> To do: Copy every line of the listing below, keeping each word, letter, and punctuation mark unchanged.

> Input:
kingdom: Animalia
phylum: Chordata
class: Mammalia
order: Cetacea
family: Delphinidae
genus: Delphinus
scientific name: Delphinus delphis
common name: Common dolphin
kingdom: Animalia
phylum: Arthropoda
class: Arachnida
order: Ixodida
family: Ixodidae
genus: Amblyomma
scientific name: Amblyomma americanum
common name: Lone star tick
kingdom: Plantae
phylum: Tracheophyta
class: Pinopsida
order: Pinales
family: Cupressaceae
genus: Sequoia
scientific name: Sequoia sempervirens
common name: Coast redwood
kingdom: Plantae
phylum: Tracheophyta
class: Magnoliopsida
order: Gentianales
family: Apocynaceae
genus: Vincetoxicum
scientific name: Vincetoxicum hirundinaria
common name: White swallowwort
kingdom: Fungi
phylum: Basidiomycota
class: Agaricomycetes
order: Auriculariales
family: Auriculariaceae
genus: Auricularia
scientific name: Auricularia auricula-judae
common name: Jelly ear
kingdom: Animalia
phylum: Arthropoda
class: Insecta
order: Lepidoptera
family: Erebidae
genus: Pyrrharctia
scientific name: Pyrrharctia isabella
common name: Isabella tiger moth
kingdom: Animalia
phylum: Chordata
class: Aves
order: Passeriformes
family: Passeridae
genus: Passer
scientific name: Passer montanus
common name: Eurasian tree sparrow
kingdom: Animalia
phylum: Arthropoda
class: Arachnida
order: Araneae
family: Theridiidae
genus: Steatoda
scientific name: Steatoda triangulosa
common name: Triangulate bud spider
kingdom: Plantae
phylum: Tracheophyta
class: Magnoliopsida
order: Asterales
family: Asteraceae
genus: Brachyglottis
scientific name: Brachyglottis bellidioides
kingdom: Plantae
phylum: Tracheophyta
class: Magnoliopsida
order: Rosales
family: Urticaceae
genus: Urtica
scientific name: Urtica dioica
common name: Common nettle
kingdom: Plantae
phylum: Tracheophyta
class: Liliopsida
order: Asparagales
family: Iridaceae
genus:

> Correct result:
kingdom: Animalia
phylum: Chordata
class: Mammalia
order: Cetacea
family: Delphinidae
genus: Delphinus
scientific name: Delphinus delphis
common name: Common dolphin
kingdom: Animalia
phylum: Arthropoda
class: Arachnida
order: Ixodida
family: Ixodidae
genus: Amblyomma
scientific name: Amblyomma americanum
common name: Lone star tick
kingdom: Plantae
phylum: Tracheophyta
class: Pinopsida
order: Pinales
family: Cupressaceae
genus: Sequoia
scientific name: Sequoia sempervirens
common name: Coast redwood
kingdom: Plantae
phylum: Tracheophyta
class: Magnoliopsida
order: Gentianales
family: Apocynaceae
genus: Vincetoxicum
scientific name: Vincetoxicum hirundinaria
common name: White swallowwort
kingdom: Fungi
phylum: Basidiomycota
class: Agaricomycetes
order: Auriculariales
family: Auriculariaceae
genus: Auricularia
scientific name: Auricularia auricula-judae
common name: Jelly ear
kingdom: Animalia
phylum: Arthropoda
class: Insecta
order: Lepidoptera
family: Erebidae
genus: Pyrrharctia
scientific name: Pyrrharctia isabella
common name: Isabella tiger moth
kingdom: Animalia
phylum: Chordata
class: Aves
order: Passeriformes
family: Passeridae
genus: Passer
scientific name: Passer montanus
common name: Eurasian tree sparrow
kingdom: Animalia
phylum: Arthropoda
class: Arachnida
order: Araneae
family: Theridiidae
genus: Steatoda
scientific name: Steatoda triangulosa
common name: Triangulate bud spider
kingdom: Plantae
phylum: Tracheophyta
class: Magnoliopsida
order: Asterales
family: Asteraceae
genus: Brachyglottis
scientific name: Brachyglottis bellidioides
kingdom: Plantae
phylum: Tracheophyta
class: Magnoliopsida
order: Rosales
family: Urticaceae
genus: Urtica
scientific name: Urtica dioica
common name: Common nettle
kingdom: Plantae
phylum: Tracheophyta
class: Liliopsida
order: Asparagales
family: Iridaceae
genus:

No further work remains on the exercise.